We're doing a lot of good work in our daughter's name. I have a
professional life that gives me a great deal of satisfaction. We made a
wedding in August, and another wedding in March, all being well. We have
a rich, contributing, loving life as a family. We're not stuck at all.
However the release of this woman would be a deep embitterment in our
lives. Not just because of the woman but because of the confusion in the
minds of other people who say: `Oh well.' That's very upsetting to me,
but it's no more than that. Our lives won't stop and if we stop them
[the release of the terrorists in a deal] it won't bring Malki
back, it won't make us whole. But it's upsetting. It's very upsetting.
It's more than upsetting, it's enraging."
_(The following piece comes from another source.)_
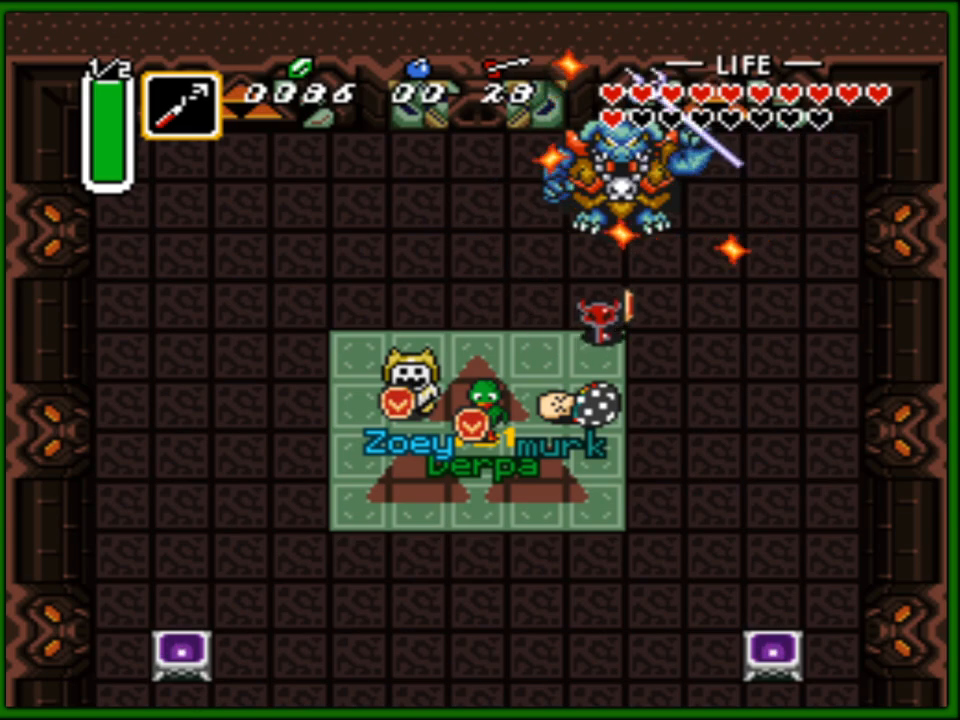
{"buttons": ["DPAD_RIGHT"], "events": [[17, "DPAD_RIGHT", "up"], [150, "B", "down"], [217, "DPAD_LEFT", "down"], [233, "DPAD_UP", "up"], [250, "DPAD_LEFT", "up"], [283, "B", "up"], [450, "DPAD_RIGHT", "down"]]}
- Wherever Roth travels he seeks to talk about terrorism. Last year
he addressed
the UN. "I look for opportunities to come and present in a
non-political way, non-ideological way, some things that I think people
aren't intuiting or learning from the media or from any other
means," he says.
- What is his basic message? "That terrorism is a major issue in
our lives that's not going away. No matter what direction it's coming
from, we've got to put it higher up on the list. It's a major issue and
it's going to get a lot worse for all of us before it gets better.
Terrorism is a function of education, not of politics, not of territorial
arguments. It's a function of education and we've got to deal with the
education that produces terrorism. Education towards hatred; I see it
everywhere.
- "Some of the things that people say about terrorism are plainly
wrong. Like: they're underprivileged people at their wits end; they don't
have any other direction to go in, therefore you've left them with no
alternative. This is rubbish. Everyone that I've ever looked at among
terrorists turns out to be someone who's highly motivated. The suicide
agents among them are the highest motivated. They're not depressed
people, and so on."
- The bomber who killed his daughter was from a wealthy family, a
fanatic who became religious only in the last year of his life.
- "Terrorism is a really serious issue. It's everywhere and it's
spreading and we're not doing enough to stop it," Roth says.
"And if things aren't worse today, it's only because of our good
luck and not because of our good management."